Overseas investors looking to buy into the UK commercial property market are entering an extremely popular market and without proper knowledge and guidance they can find their investments have not been best placed.
Considered a safe haven, the London property market in particular has seen massive levels of investment in 2012 – around £16bn. Compare that to less than £4bn going into the New York property market in the same time frame and it provides a clear indication of just how attractive a location London is for overseas investors.
This brings with it particularly problems for investors who do not know the market who should be wary of making a purchase without conducting proper due diligence on the property, the location, the current and future yield and the potential growth in the asset.

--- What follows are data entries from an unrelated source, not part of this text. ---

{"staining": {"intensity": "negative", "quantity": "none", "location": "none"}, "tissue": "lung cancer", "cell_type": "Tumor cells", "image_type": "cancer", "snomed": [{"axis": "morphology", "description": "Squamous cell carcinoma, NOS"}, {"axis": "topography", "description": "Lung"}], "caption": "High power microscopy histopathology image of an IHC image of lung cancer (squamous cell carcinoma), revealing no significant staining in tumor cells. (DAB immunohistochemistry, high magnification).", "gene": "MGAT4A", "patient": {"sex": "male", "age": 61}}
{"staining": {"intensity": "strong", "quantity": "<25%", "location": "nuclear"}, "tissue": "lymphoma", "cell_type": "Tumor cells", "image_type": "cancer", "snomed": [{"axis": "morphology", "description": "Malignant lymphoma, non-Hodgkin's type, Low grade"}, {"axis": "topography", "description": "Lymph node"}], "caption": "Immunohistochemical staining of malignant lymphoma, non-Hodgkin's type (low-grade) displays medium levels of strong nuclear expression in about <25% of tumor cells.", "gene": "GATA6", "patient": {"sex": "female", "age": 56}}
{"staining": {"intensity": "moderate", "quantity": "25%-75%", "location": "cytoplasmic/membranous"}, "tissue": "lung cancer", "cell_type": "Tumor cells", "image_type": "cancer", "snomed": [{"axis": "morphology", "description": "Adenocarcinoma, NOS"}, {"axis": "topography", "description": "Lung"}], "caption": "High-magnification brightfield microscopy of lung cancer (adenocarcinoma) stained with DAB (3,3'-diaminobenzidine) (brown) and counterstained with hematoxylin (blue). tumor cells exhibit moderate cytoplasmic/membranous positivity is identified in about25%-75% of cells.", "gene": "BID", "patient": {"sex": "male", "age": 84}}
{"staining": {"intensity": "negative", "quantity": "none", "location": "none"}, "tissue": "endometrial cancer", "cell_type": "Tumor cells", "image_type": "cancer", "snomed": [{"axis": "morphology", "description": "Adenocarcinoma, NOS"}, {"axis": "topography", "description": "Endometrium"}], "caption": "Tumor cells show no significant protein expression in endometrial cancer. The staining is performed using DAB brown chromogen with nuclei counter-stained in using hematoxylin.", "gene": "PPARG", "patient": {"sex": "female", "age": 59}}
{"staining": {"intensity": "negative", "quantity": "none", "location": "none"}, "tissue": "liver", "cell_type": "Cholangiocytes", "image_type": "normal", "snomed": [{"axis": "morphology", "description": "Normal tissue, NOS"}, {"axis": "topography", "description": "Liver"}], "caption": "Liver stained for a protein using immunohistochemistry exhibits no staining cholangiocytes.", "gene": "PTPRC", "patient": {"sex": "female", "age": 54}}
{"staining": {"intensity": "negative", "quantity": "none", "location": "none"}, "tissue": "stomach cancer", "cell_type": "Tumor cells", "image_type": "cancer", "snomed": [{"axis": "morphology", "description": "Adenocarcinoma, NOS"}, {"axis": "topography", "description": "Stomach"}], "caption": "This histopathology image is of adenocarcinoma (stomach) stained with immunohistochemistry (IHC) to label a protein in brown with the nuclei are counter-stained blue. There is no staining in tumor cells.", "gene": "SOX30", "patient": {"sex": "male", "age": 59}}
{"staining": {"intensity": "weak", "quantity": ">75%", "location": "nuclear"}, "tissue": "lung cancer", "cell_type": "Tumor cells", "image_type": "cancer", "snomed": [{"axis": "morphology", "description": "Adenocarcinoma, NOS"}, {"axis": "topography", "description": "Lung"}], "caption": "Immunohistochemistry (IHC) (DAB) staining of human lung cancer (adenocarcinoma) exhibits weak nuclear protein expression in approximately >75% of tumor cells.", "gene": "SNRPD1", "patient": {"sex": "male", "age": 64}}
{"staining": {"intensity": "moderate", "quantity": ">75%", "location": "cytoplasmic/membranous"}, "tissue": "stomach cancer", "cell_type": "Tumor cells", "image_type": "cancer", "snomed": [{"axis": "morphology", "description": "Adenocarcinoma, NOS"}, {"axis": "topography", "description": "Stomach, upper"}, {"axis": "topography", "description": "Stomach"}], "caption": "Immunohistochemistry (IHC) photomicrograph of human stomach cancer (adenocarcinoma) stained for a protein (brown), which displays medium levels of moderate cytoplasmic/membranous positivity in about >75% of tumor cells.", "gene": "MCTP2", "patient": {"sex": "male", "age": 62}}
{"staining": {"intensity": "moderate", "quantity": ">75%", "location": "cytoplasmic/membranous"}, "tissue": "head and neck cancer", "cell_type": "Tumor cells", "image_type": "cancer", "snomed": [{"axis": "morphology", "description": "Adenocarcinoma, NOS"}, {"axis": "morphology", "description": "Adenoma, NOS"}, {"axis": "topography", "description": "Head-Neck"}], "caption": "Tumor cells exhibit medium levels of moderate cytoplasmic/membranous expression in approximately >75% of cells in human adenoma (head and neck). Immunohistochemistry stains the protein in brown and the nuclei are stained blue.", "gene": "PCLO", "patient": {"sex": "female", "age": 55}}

Location can be a major trap for the unwary investor. The huge demand for London property has seen very many investors steered towards the City of London to invest. At face value there is logic to this, since the City is the hub of the financial district. But the City is a cyclical market where building supply is not constrained, so timing can be critical. During the past 25 years the supply of office space in the City of London has grown by around 60%.
Compare that to London’s West End, where there are tighter building regulations and planning laws and the supply has increased by just 16%. As a result, and combined with a more attractive physical landscape, rental levels from properties in the West End are higher and more stable than in the City, and as such yields should in theory be lower by a wider margin than they currently stand.
But it’s very difficult to buy in the West End, which has seen investors head towards the City as an alternative. Currently, yields for core City stock are at similar levels to the West End. In our view those low yields are likely to be difficult to maintain for City properties in the longer term as rental growth prospects are not as obvious as in other core London markets.
There are good opportunities in the City but stock selection is more crucial now than ever, and buyers have to consider the many different elements, like those mentioned, pre-purchase.
Simply entering the London property market and buying in the current boom may work in the short term, but there are inherent dangers and a more tailored approach that assesses the ultimate objective of the investment – whether that is wealth preservation or wealth creation, or both – as well as risk management, should be used to determine the property purchase. Ongoing asset management is also essential to preserve and grow its value.
London’s central geographical location and time zone between Asia and America, its doorway into Europe, its reputation as a leading financial centre as well as being a safe haven for overseas investment, are attracting increasing amounts of cash into the property market. Notably, in 2012 this trend was largely fuelled by equity over debt-backed buyers, which has been driving up values. We remain bullish on the London market as a result, however, once you start to analyse the fundamentals, there are some areas where there is potential overheating and investors need to take considered advice to ensure they do not get caught out by their purchases a few years down the line.
Likewise, there are good opportunities outside of London, particularly for long income-producing assets, where there is a long lease held by a good tenant. However, there will be a big yield differential between the two as London is a world class city compared to even some of the largest cities in the rest of the UK, and investment in these areas requires a completely different set of considerations.